Credit is the lifeblood of business. Exporters win contracts as much on the availability of credit as price as a major part of international trade is carried out on unsecured credit terms. Bad debt can have a devastating impact on your company’s cash flow and balance sheet and may jeopardize your access to bank credit. If not secured, your trade receivables should be insured just as any other company asset.

Single buyer non-payment

Single-buyer non-payment insurance indemnifies against the failure by a buyer to effect payment on the contractual due date.

Insurers will assess and price the risk according to various parameters including the country of risk, the tenor, the business sector, the buyer’s market reputation and financial strength and the quality of the underlying transaction, etc. An important factor will be the insured’s prior experience with the buyer. 

A wide number of buyers, especially in commodity trading, are well known to the insurance market and response on some of these names can be obtained in a matter of hours. 

Premium is usually charged on the insured exposure until the due date (e.g. X% per annum on exposure). Note, however, that the premium can be charged as a flat rate (small risks) or on the policy limit. 

Single-buyer non-payment policies may be subscribed by one or several insurers, depending on the transaction size and insurers’ capacities.

Market capacities for government buyers (CF) remain more significant, yet capacities for private buyers (CR) have grown consistently over the past decade, with a series of insurers able to write lines of USD 50,000,000 or more on individual transactions (see CF and CR columns in the Markets section).

With respect to tenors, the market can support government buyers CF risks up to 10 years (or longer in some cases) and up to 7 years on private buyers CR risks.

Whole Turnover and Multi-Buyer Credit Insurance

Coverage can be arranged on multiple-named buyers (Multi-buyer) or on all buyers (Whole Turnover), as an alternative to single-buyer insurance.

Multi-buyer and whole turnover cover makes sense for businesses having repeat short-term open-account sales to a wide number of buyers. They also make sense for insurers looking for risk diversification.

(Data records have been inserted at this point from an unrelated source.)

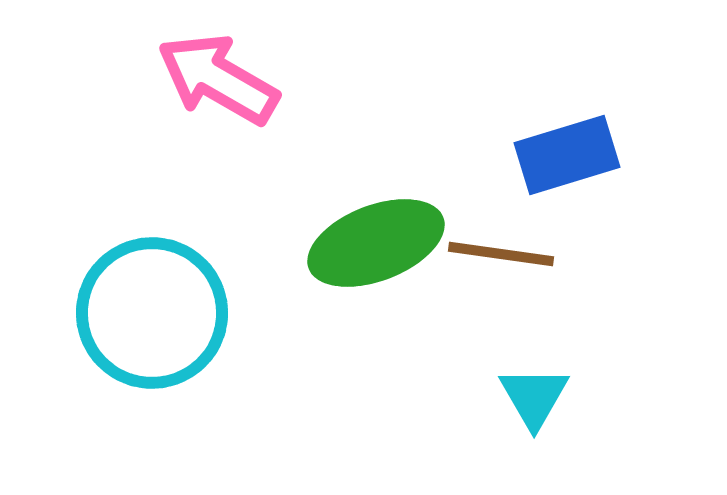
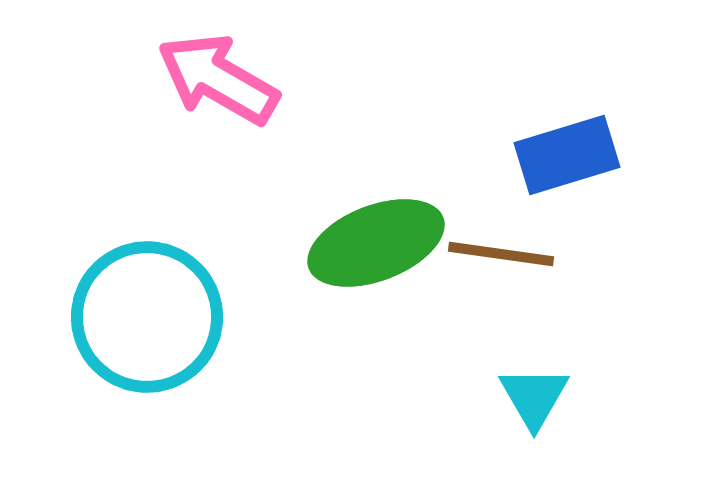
cyan circle: moved 5 px left, 4 px down
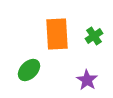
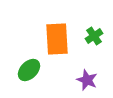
orange rectangle: moved 5 px down
purple star: rotated 10 degrees counterclockwise
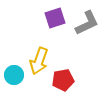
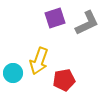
cyan circle: moved 1 px left, 2 px up
red pentagon: moved 1 px right
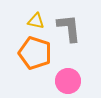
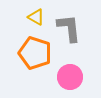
yellow triangle: moved 4 px up; rotated 18 degrees clockwise
pink circle: moved 2 px right, 4 px up
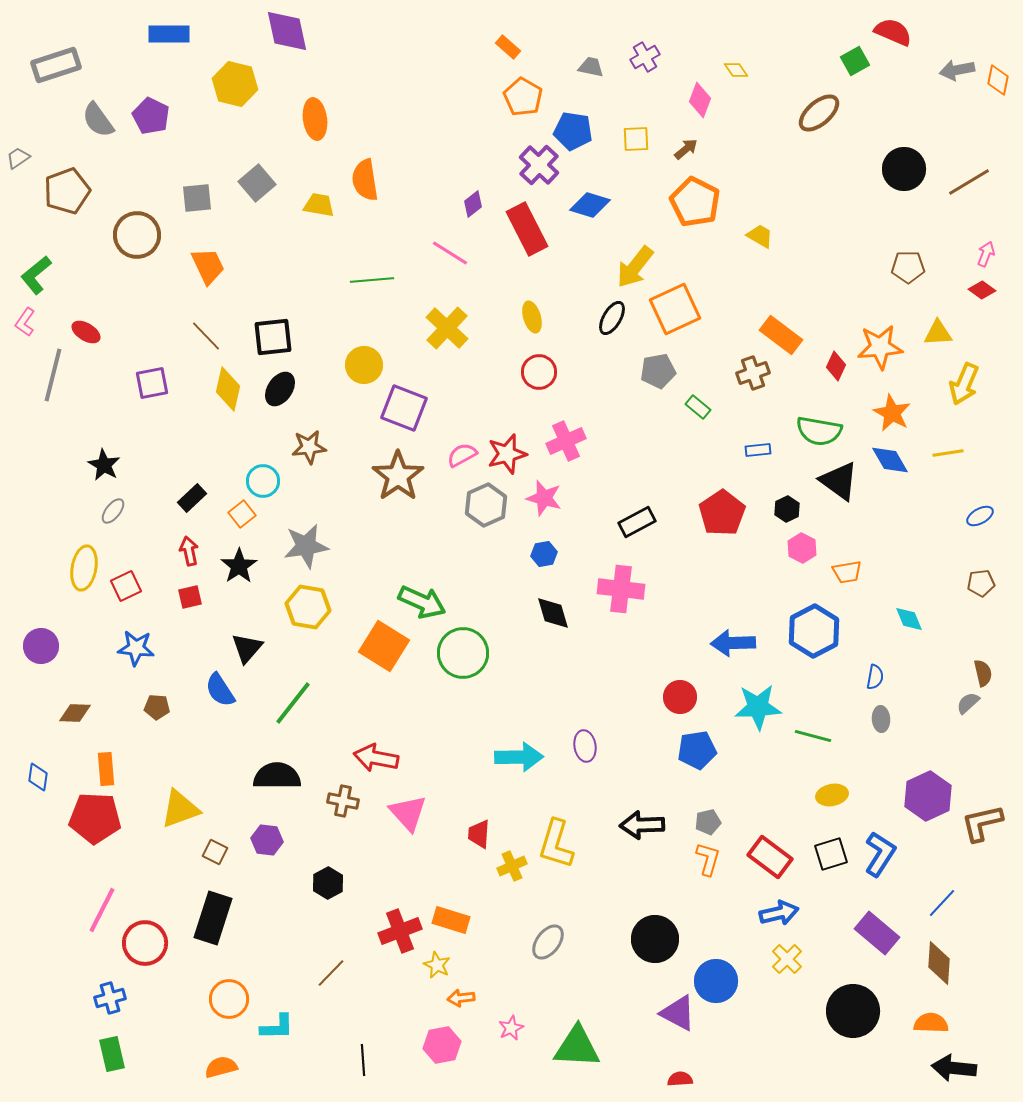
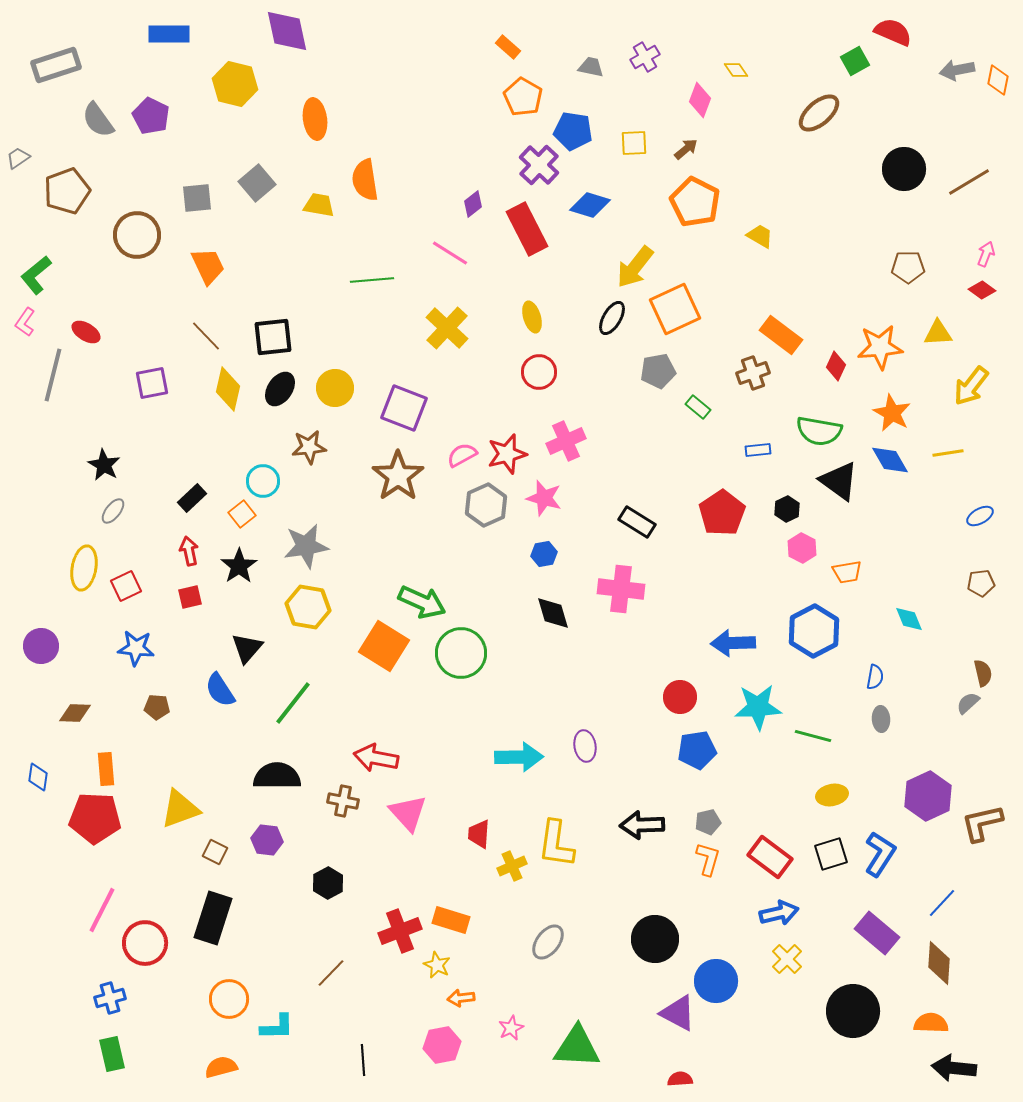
yellow square at (636, 139): moved 2 px left, 4 px down
yellow circle at (364, 365): moved 29 px left, 23 px down
yellow arrow at (964, 384): moved 7 px right, 2 px down; rotated 15 degrees clockwise
black rectangle at (637, 522): rotated 60 degrees clockwise
green circle at (463, 653): moved 2 px left
yellow L-shape at (556, 844): rotated 9 degrees counterclockwise
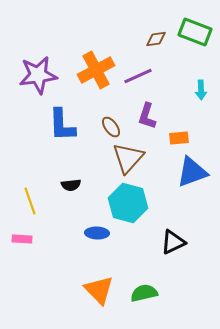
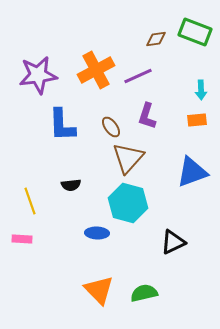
orange rectangle: moved 18 px right, 18 px up
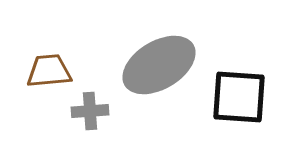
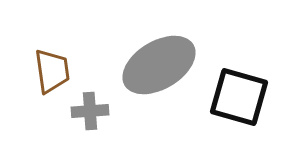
brown trapezoid: moved 3 px right; rotated 87 degrees clockwise
black square: rotated 12 degrees clockwise
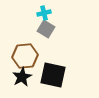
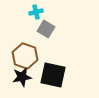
cyan cross: moved 8 px left, 1 px up
brown hexagon: rotated 25 degrees clockwise
black star: rotated 18 degrees clockwise
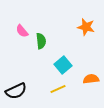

Among the main underwriters supporting multi-buyer and whole turnover insurance policies are Euler Hermes, Atradius, Coface, Zurich, Equinox, HCC, AIG, QBE, ONDD and Markel.  

Multi-buyer and whole turnover policies can be structured as “ground-up” or “excess” policies depending primarily on the strength of the insured’s credit risk management and risk retention capabilities.

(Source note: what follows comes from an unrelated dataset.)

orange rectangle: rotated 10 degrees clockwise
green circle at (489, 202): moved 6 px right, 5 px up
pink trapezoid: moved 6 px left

Excess covers are usually cheaper, as the deductible protects insurers from the initial high-probability credit losses. Depending on its risk retention capabilities, the insured can significantly lower coverage costs via a higher deductible.

Typically, credit limits are set by the insurers. However, under excess covers, the insured can retain some autonomy via a discretionary credit limit (generally proportionate to the deductible).

Premium is typically charged on turnover but may alternatively be charged on credit limits. The policy limit will often be set as a multiple of the premium (for example premium multiplied by 60).